Das unwürdige Schauspiel hat ein Ende gefunden. Die Freiheitsstatue ist wieder geöffnet, die Staatsbediensteten bekommen ihr Gehalt. Die USA können durchatmen.

19.10.2013
Die Freiheitsstatue der USA (Foto: Pixabay)
Foto: Pixabay

Der sogenannte „government shutdown“, die Schließung des Staatsapparats, ist vorübergehend abgesagt. Für uns Europäer ist die Situation schwer zu verstehen.

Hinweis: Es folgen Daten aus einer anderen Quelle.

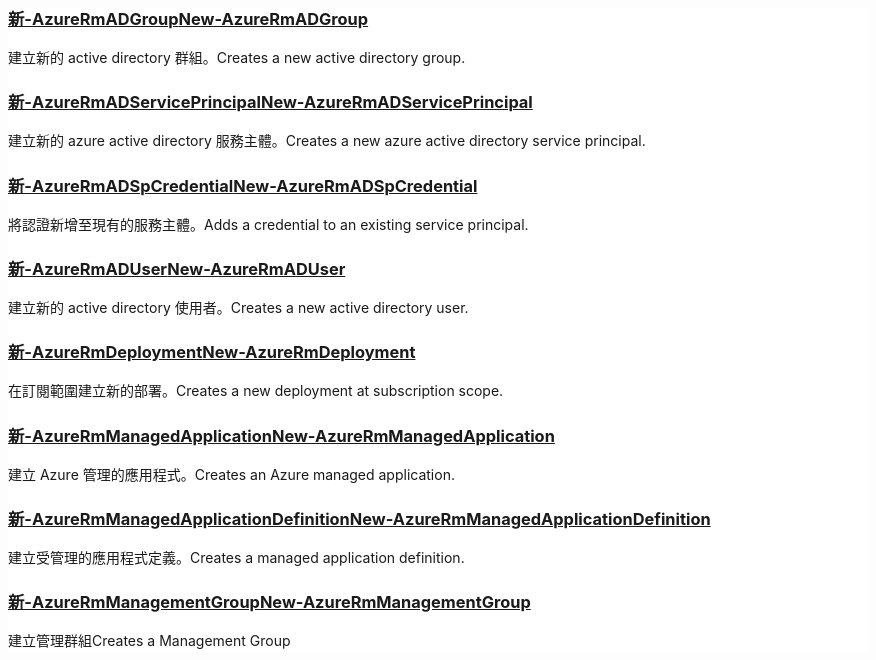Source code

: ### [<span data-ttu-id="76334-171">新-AzureRmADGroup</span><span class="sxs-lookup"><span data-stu-id="76334-171">New-AzureRmADGroup</span></span>](New-AzureRmADGroup.md)
<span data-ttu-id="76334-172">建立新的 active directory 群組。</span><span class="sxs-lookup"><span data-stu-id="76334-172">Creates a new active directory group.</span></span>

### [<span data-ttu-id="76334-173">新-AzureRmADServicePrincipal</span><span class="sxs-lookup"><span data-stu-id="76334-173">New-AzureRmADServicePrincipal</span></span>](New-AzureRmADServicePrincipal.md)
<span data-ttu-id="76334-174">建立新的 azure active directory 服務主體。</span><span class="sxs-lookup"><span data-stu-id="76334-174">Creates a new azure active directory service principal.</span></span>

### [<span data-ttu-id="76334-175">新-AzureRmADSpCredential</span><span class="sxs-lookup"><span data-stu-id="76334-175">New-AzureRmADSpCredential</span></span>](New-AzureRmADSpCredential.md)
<span data-ttu-id="76334-176">將認證新增至現有的服務主體。</span><span class="sxs-lookup"><span data-stu-id="76334-176">Adds a credential to an existing service principal.</span></span>

### [<span data-ttu-id="76334-177">新-AzureRmADUser</span><span class="sxs-lookup"><span data-stu-id="76334-177">New-AzureRmADUser</span></span>](New-AzureRmADUser.md)
<span data-ttu-id="76334-178">建立新的 active directory 使用者。</span><span class="sxs-lookup"><span data-stu-id="76334-178">Creates a new active directory user.</span></span>

### [<span data-ttu-id="76334-179">新-AzureRmDeployment</span><span class="sxs-lookup"><span data-stu-id="76334-179">New-AzureRmDeployment</span></span>](New-AzureRmDeployment.md)
<span data-ttu-id="76334-180">在訂閱範圍建立新的部署。</span><span class="sxs-lookup"><span data-stu-id="76334-180">Creates a new deployment at subscription scope.</span></span>

### [<span data-ttu-id="76334-181">新-AzureRmManagedApplication</span><span class="sxs-lookup"><span data-stu-id="76334-181">New-AzureRmManagedApplication</span></span>](New-AzureRmManagedApplication.md)
<span data-ttu-id="76334-182">建立 Azure 管理的應用程式。</span><span class="sxs-lookup"><span data-stu-id="76334-182">Creates an Azure managed application.</span></span>

### [<span data-ttu-id="76334-183">新-AzureRmManagedApplicationDefinition</span><span class="sxs-lookup"><span data-stu-id="76334-183">New-AzureRmManagedApplicationDefinition</span></span>](New-AzureRmManagedApplicationDefinition.md)
<span data-ttu-id="76334-184">建立受管理的應用程式定義。</span><span class="sxs-lookup"><span data-stu-id="76334-184">Creates a managed application definition.</span></span>

### [<span data-ttu-id="76334-185">新-AzureRmManagementGroup</span><span class="sxs-lookup"><span data-stu-id="76334-185">New-AzureRmManagementGroup</span></span>](New-AzureRmManagementGroup.md)
<span data-ttu-id="76334-186">建立管理群組</span><span class="sxs-lookup"><span data-stu-id="76334-186">Creates a Management Group</span></span>
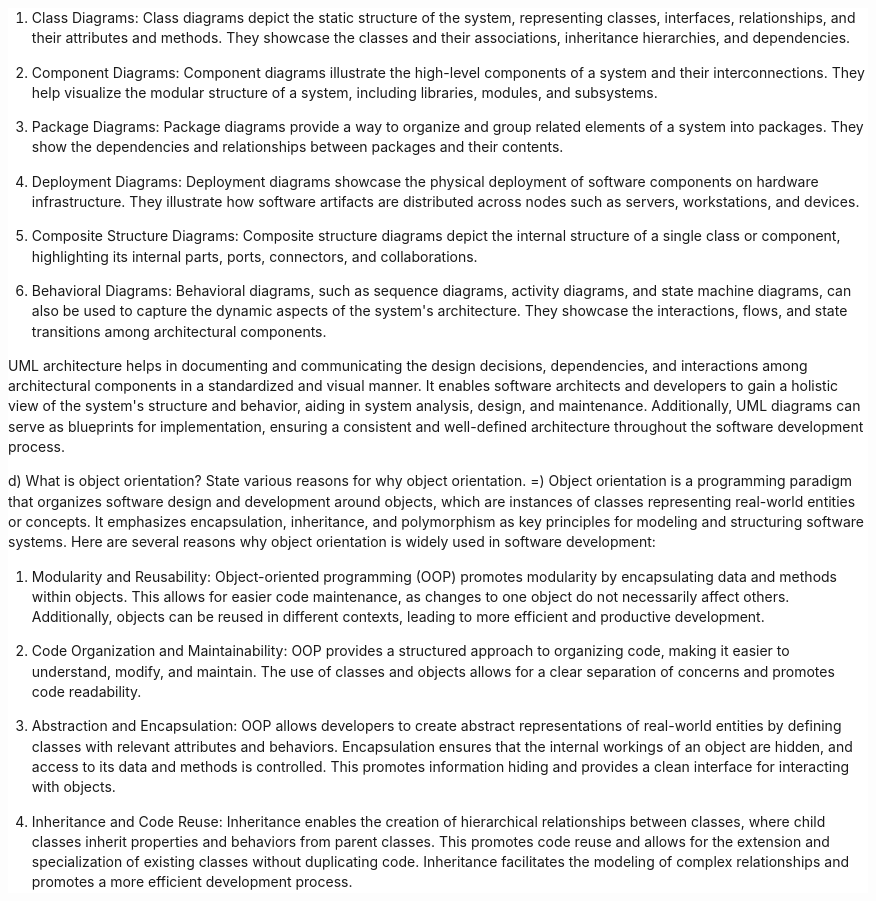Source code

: 1. Class Diagrams: Class diagrams depict the static structure of the system, representing classes, interfaces, relationships, and their attributes and methods. They showcase the classes and their associations, inheritance hierarchies, and dependencies.

2. Component Diagrams: Component diagrams illustrate the high-level components of a system and their interconnections. They help visualize the modular structure of a system, including libraries, modules, and subsystems.

3. Package Diagrams: Package diagrams provide a way to organize and group related elements of a system into packages. They show the dependencies and relationships between packages and their contents.

4. Deployment Diagrams: Deployment diagrams showcase the physical deployment of software components on hardware infrastructure. They illustrate how software artifacts are distributed across nodes such as servers, workstations, and devices.

5. Composite Structure Diagrams: Composite structure diagrams depict the internal structure of a single class or component, highlighting its internal parts, ports, connectors, and collaborations.

6. Behavioral Diagrams: Behavioral diagrams, such as sequence diagrams, activity diagrams, and state machine diagrams, can also be used to capture the dynamic aspects of the system's architecture. They showcase the interactions, flows, and state transitions among architectural components.

UML architecture helps in documenting and communicating the design decisions, dependencies, and interactions among architectural components in a standardized and visual manner. It enables software architects and developers to gain a holistic view of the system's structure and behavior, aiding in system analysis, design, and maintenance. Additionally, UML diagrams can serve as blueprints for implementation, ensuring a consistent and well-defined architecture throughout the software development process.

d)
What is object orientation? State various reasons for why object orientation.
=)
Object orientation is a programming paradigm that organizes software design and development around objects, which are instances of classes representing real-world entities or concepts. It emphasizes encapsulation, inheritance, and polymorphism as key principles for modeling and structuring software systems. Here are several reasons why object orientation is widely used in software development:

1. Modularity and Reusability: Object-oriented programming (OOP) promotes modularity by encapsulating data and methods within objects. This allows for easier code maintenance, as changes to one object do not necessarily affect others. Additionally, objects can be reused in different contexts, leading to more efficient and productive development.

2. Code Organization and Maintainability: OOP provides a structured approach to organizing code, making it easier to understand, modify, and maintain. The use of classes and objects allows for a clear separation of concerns and promotes code readability.

3. Abstraction and Encapsulation: OOP allows developers to create abstract representations of real-world entities by defining classes with relevant attributes and behaviors. Encapsulation ensures that the internal workings of an object are hidden, and access to its data and methods is controlled. This promotes information hiding and provides a clean interface for interacting with objects.

4. Inheritance and Code Reuse: Inheritance enables the creation of hierarchical relationships between classes, where child classes inherit properties and behaviors from parent classes. This promotes code reuse and allows for the extension and specialization of existing classes without duplicating code. Inheritance facilitates the modeling of complex relationships and promotes a more efficient development process.
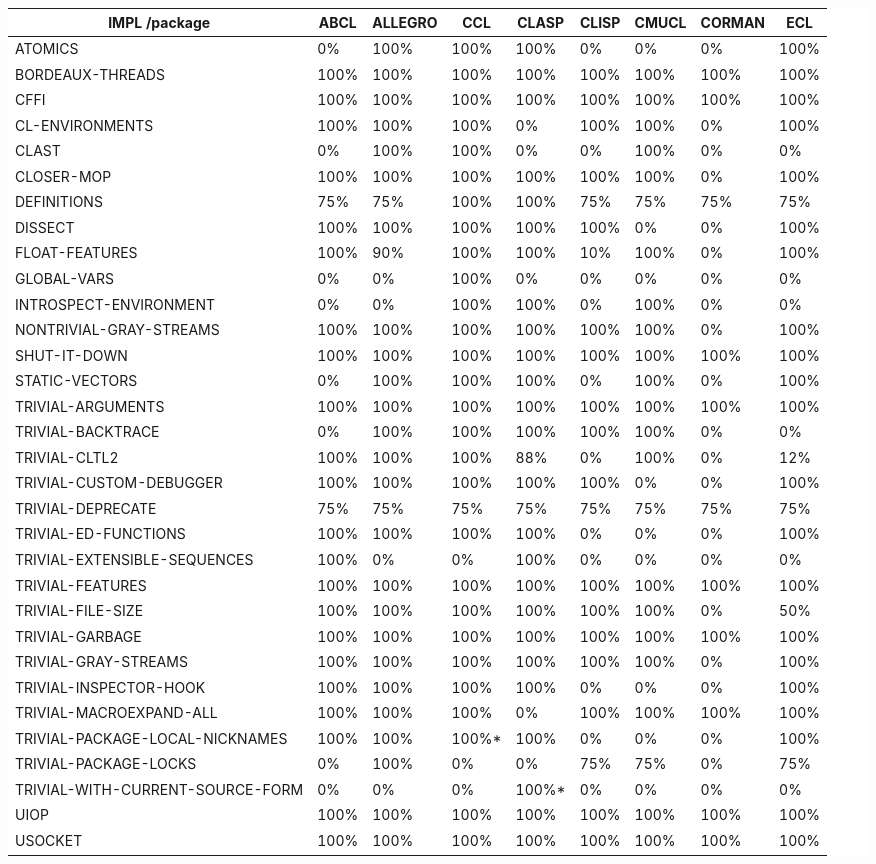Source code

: | IMPL /package | ABCL | ALLEGRO | CCL | CLASP | CLISP | CMUCL | CORMAN | ECL |
| ----- | ----- | ----- | ----- | ----- | ----- | ----- | ----- | ----- |
| ATOMICS | 0% | 100% | 100% | 100% | 0% | 0% | 0% | 100% |
| BORDEAUX-THREADS | 100% | 100% | 100% | 100% | 100% | 100% | 100% | 100% |
| CFFI | 100% | 100% | 100% | 100% | 100% | 100% | 100% | 100% |
| CL-ENVIRONMENTS | 100% | 100% | 100% | 0% | 100% | 100% | 0% | 100% |
| CLAST | 0% | 100% | 100% | 0% | 0% | 100% | 0% | 0% |
| CLOSER-MOP | 100% | 100% | 100% | 100% | 100% | 100% | 0% | 100% |
| DEFINITIONS | 75% | 75% | 100% | 100% | 75% | 75% | 75% | 75% |
| DISSECT | 100% | 100% | 100% | 100% | 100% | 0% | 0% | 100% |
| FLOAT-FEATURES | 100% | 90% | 100% | 100% | 10% | 100% | 0% | 100% |
| GLOBAL-VARS | 0% | 0% | 100% | 0% | 0% | 0% | 0% | 0% |
| INTROSPECT-ENVIRONMENT | 0% | 0% | 100% | 100% | 0% | 100% | 0% | 0% |
| NONTRIVIAL-GRAY-STREAMS | 100% | 100% | 100% | 100% | 100% | 100% | 0% | 100% |
| SHUT-IT-DOWN | 100% | 100% | 100% | 100% | 100% | 100% | 100% | 100% |
| STATIC-VECTORS | 0% | 100% | 100% | 100% | 0% | 100% | 0% | 100% |
| TRIVIAL-ARGUMENTS | 100% | 100% | 100% | 100% | 100% | 100% | 100% | 100% |
| TRIVIAL-BACKTRACE | 0% | 100% | 100% | 100% | 100% | 100% | 0% | 0% |
| TRIVIAL-CLTL2 | 100% | 100% | 100% | 88% | 0% | 100% | 0% | 12% |
| TRIVIAL-CUSTOM-DEBUGGER | 100% | 100% | 100% | 100% | 100% | 0% | 0% | 100% |
| TRIVIAL-DEPRECATE | 75% | 75% | 75% | 75% | 75% | 75% | 75% | 75% |
| TRIVIAL-ED-FUNCTIONS | 100% | 100% | 100% | 100% | 0% | 0% | 0% | 100% |
| TRIVIAL-EXTENSIBLE-SEQUENCES | 100% | 0% | 0% | 100% | 0% | 0% | 0% | 0% |
| TRIVIAL-FEATURES | 100% | 100% | 100% | 100% | 100% | 100% | 100% | 100% |
| TRIVIAL-FILE-SIZE | 100% | 100% | 100% | 100% | 100% | 100% | 0% | 50% |
| TRIVIAL-GARBAGE | 100% | 100% | 100% | 100% | 100% | 100% | 100% | 100% |
| TRIVIAL-GRAY-STREAMS | 100% | 100% | 100% | 100% | 100% | 100% | 0% | 100% |
| TRIVIAL-INSPECTOR-HOOK | 100% | 100% | 100% | 100% | 0% | 0% | 0% | 100% |
| TRIVIAL-MACROEXPAND-ALL | 100% | 100% | 100% | 0% | 100% | 100% | 100% | 100% |
| TRIVIAL-PACKAGE-LOCAL-NICKNAMES | 100% | 100% | 100%\* | 100% | 0% | 0% | 0% | 100% |
| TRIVIAL-PACKAGE-LOCKS | 0% | 100% | 0% | 0% | 75% | 75% | 0% | 75% |
| TRIVIAL-WITH-CURRENT-SOURCE-FORM | 0% | 0% | 0% | 100%\* | 0% | 0% | 0% | 0% |
| UIOP | 100% | 100% | 100% | 100% | 100% | 100% | 100% | 100% |
| USOCKET | 100% | 100% | 100% | 100% | 100% | 100% | 100% | 100% | 
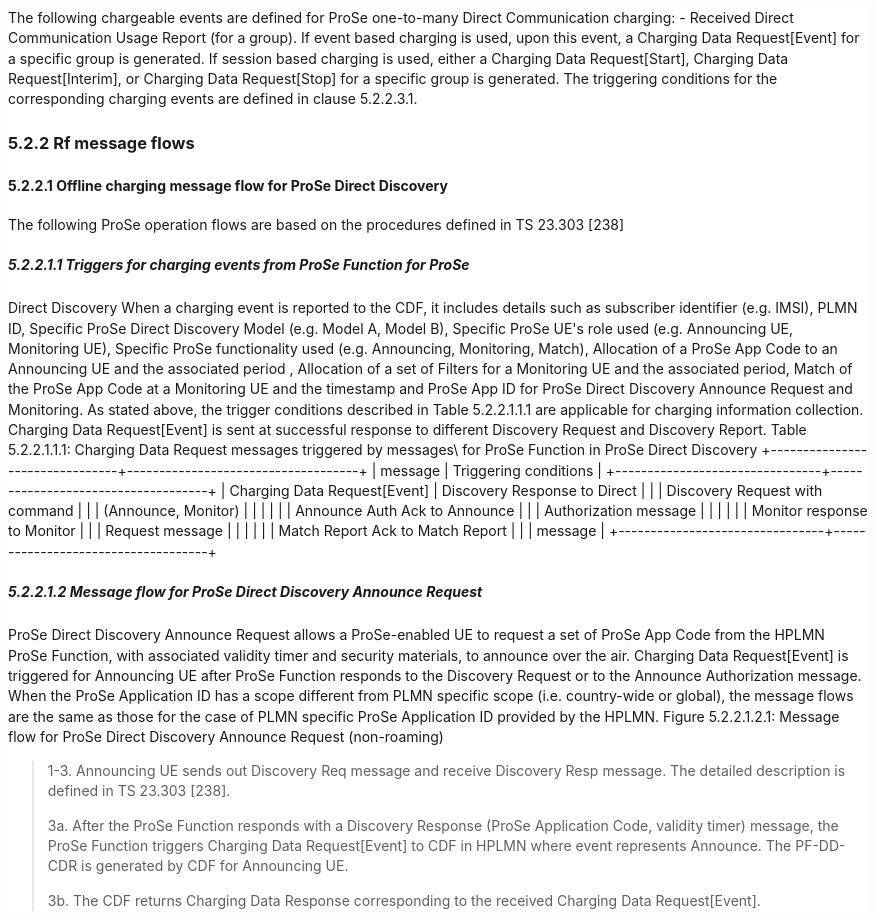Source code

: The following chargeable events are defined for ProSe one-to-many Direct
Communication charging:
\- Received Direct Communication Usage Report (for a group).
If event based charging is used, upon this event, a Charging Data
Request[Event] for a specific group is generated.
If session based charging is used, either a Charging Data Request[Start],
Charging Data Request[Interim], or Charging Data Request[Stop] for a specific
group is generated.
The triggering conditions for the corresponding charging events are defined in
clause 5.2.2.3.1.
### 5.2.2 Rf message flows
#### 5.2.2.1 Offline charging message flow for ProSe Direct Discovery
The following ProSe operation flows are based on the procedures defined in TS
23.303 [238]
##### 5.2.2.1.1 Triggers for charging events from ProSe Function for ProSe
Direct Discovery
When a charging event is reported to the CDF, it includes details such as
subscriber identifier (e.g. IMSI), PLMN ID, Specific ProSe Direct Discovery
Model (e.g. Model A, Model B), Specific ProSe UE\'s role used (e.g. Announcing
UE, Monitoring UE), Specific ProSe functionality used (e.g. Announcing,
Monitoring, Match), Allocation of a ProSe App Code to an Announcing UE and the
associated period , Allocation of a set of Filters for a Monitoring UE and the
associated period, Match of the ProSe App Code at a Monitoring UE and the
timestamp and ProSe App ID for ProSe Direct Discovery Announce Request and
Monitoring.
As stated above, the trigger conditions described in Table 5.2.2.1.1.1 are
applicable for charging information collection.
Charging Data Request[Event] is sent at successful response to different
Discovery Request and Discovery Report.
Table 5.2.2.1.1.1: Charging Data Request messages triggered by messages\ for
ProSe Function in ProSe Direct Discovery
+--------------------------------+------------------------------------+ | message | Triggering conditions | +--------------------------------+------------------------------------+ | Charging Data Request[Event] | Discovery Response to Direct | | | Discovery Request with command | | | (Announce, Monitor) | | | | | | Announce Auth Ack to Announce | | | Authorization message | | | | | | Monitor response to Monitor | | | Request message | | | | | | Match Report Ack to Match Report | | | message | +--------------------------------+------------------------------------+
##### 5.2.2.1.2 Message flow for ProSe Direct Discovery Announce Request
ProSe Direct Discovery Announce Request allows a ProSe-enabled UE to request a
set of ProSe App Code from the HPLMN ProSe Function, with associated validity
timer and security materials, to announce over the air. Charging Data
Request[Event] is triggered for Announcing UE after ProSe Function responds to
the Discovery Request or to the Announce Authorization message.
When the ProSe Application ID has a scope different from PLMN specific scope
(i.e. country-wide or global), the message flows are the same as those for the
case of PLMN specific ProSe Application ID provided by the HPLMN.
Figure 5.2.2.1.2.1: Message flow for ProSe Direct Discovery Announce Request
(non-roaming)
> 1-3. Announcing UE sends out Discovery Req message and receive Discovery
> Resp message. The detailed description is defined in TS 23.303 [238].
>
> 3a. After the ProSe Function responds with a Discovery Response (ProSe
> Application Code, validity timer) message, the ProSe Function triggers
> Charging Data Request[Event] to CDF in HPLMN where event represents
> Announce. The PF-DD-CDR is generated by CDF for Announcing UE.
>
> 3b. The CDF returns Charging Data Response corresponding to the received
> Charging Data Request[Event].
>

Ein Teil der republikanischen Opposition,  die „Tea Party“, hatte ihren Widerstand gegen die Gesundheitsreform von Präsident Obama bis an die Grenze einer Staatskrise getrieben. Ben Carson, aufstrebender Star der Republikaner, meinte sogar, Obamas Gesundheitsreform, die Krankenversicherung für jedermann, sei das Schlimmste, was den Amerikaner seit der Sklaverei angetan wurde. „Sie ist Sklaverei auf ihre Art, denn sie macht uns alle zu Untertanen der Regierung“, so Carson. Die Abgeordnete  Michelle Bachmann sieht gar die Apokalypse heraufdämmern.

„Wir müssen uns bewusst werden, dass wir in Gottes Endzeit leben.“ Unter dem Deckmantel des Christentums haben sich die Vertreter der Tea Party eine merkwürdige Religion gezimmert. Deren Glaubensgrundsätze sind: Krankenversicherung ist von Übel, wer arm ist, ist selber schuld, und wer immer etwas anderes glaubt, ist ein Landesverräter. Man könnte das als pseudoreligiöse Spinnerei sehen, hinge davon nicht das Wohl und Wehe der mächtigsten Nation der Welt ab, die noch dazu die Trennung von Religion und Staat in ihrer Verfassung verankert hat.

„Von Gott und der Welt“, die Kolumne von Michael Chalupka, erscheint jeden Samstag in der „Krone".